Why did my Oregon property tax bill go up? 4 questions to ask
Oregon homeowners might be wondering why they owe so much more in property taxes than last year.
Multnomah, Washington and Clackamas county residents can look up their tax bills and compare them to the rest of the region on our map.
Oregon’s complex property tax system doesn’t always make it easy to figure out, but here are four questions to ask yourself (or your county’s assessor).
Back in 1997, a ballot measure approved by Oregon voters separated taxes from the real values of homes. Instead, it pegged taxable values to 1995 levels, plus 3 percent a year.

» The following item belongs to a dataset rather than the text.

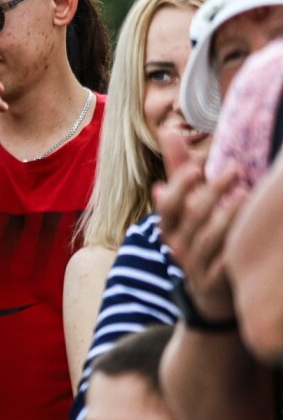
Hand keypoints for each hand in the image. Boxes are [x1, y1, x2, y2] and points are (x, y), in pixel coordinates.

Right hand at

As a result, most homeowners can expect a 3 percent increase each year, regardless of what happens to market values.
But property owners don’t share the benefits of those ballot measures equally. Learn how they changed your tax bill over time.

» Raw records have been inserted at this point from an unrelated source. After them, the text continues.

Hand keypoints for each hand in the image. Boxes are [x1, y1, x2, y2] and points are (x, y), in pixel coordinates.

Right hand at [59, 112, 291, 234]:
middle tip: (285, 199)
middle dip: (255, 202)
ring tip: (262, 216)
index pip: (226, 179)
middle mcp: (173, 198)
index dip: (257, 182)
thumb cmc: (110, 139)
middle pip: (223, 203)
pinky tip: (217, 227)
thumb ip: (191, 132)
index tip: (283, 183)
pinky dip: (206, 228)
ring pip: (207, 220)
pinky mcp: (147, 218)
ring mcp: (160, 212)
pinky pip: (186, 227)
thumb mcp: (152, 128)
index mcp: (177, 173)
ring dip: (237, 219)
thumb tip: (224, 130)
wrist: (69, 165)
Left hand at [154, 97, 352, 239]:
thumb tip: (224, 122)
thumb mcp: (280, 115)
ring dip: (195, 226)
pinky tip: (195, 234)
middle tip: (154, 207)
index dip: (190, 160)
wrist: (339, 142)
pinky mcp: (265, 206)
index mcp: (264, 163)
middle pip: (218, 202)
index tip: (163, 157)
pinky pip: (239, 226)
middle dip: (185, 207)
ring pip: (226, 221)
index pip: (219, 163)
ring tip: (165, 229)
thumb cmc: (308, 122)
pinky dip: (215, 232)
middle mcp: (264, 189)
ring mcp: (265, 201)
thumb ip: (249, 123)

Any work valued at $10,000 in one year or $25,000 within five consecutive years can trigger a new assessment and increase your property’s taxable value. This can include improvements made in previous years that county assessors missed at the time.
If you think your new assessment overvalues your new improvement, however, now’s the time to contact the county assessor or file an appeal. You probably won’t be able to dispute your tax bill in future tax years.
If voters agreed to a new levy or bond, you’re going to see that reflected in your property tax bill (regardless of how you voted). This year saw a new school district construction bond measure take effect in Gresham, and voters in other jurisdictions raised levies.
Property taxes are capped as a proportion of real market value, as determined by the county assessor. The property can only be taxed $10 per $1000 of real market value for general government and $5 per $1000 of market value for schools. (Certain temporary levies and bond measures are exempt.)
If you hit that cap, you’re benefiting from the 1990 tax-relief measure known as Measure 5. Congratulations! That’s what assessors refer to as being in tax “compression.”
But if a property’s market value rises quickly, that cap can rise just as fast — much faster than the 3 percent a year homeowners might expect. And market values are rising quickly — more like 5 or 10 percent in a year — across the metro area.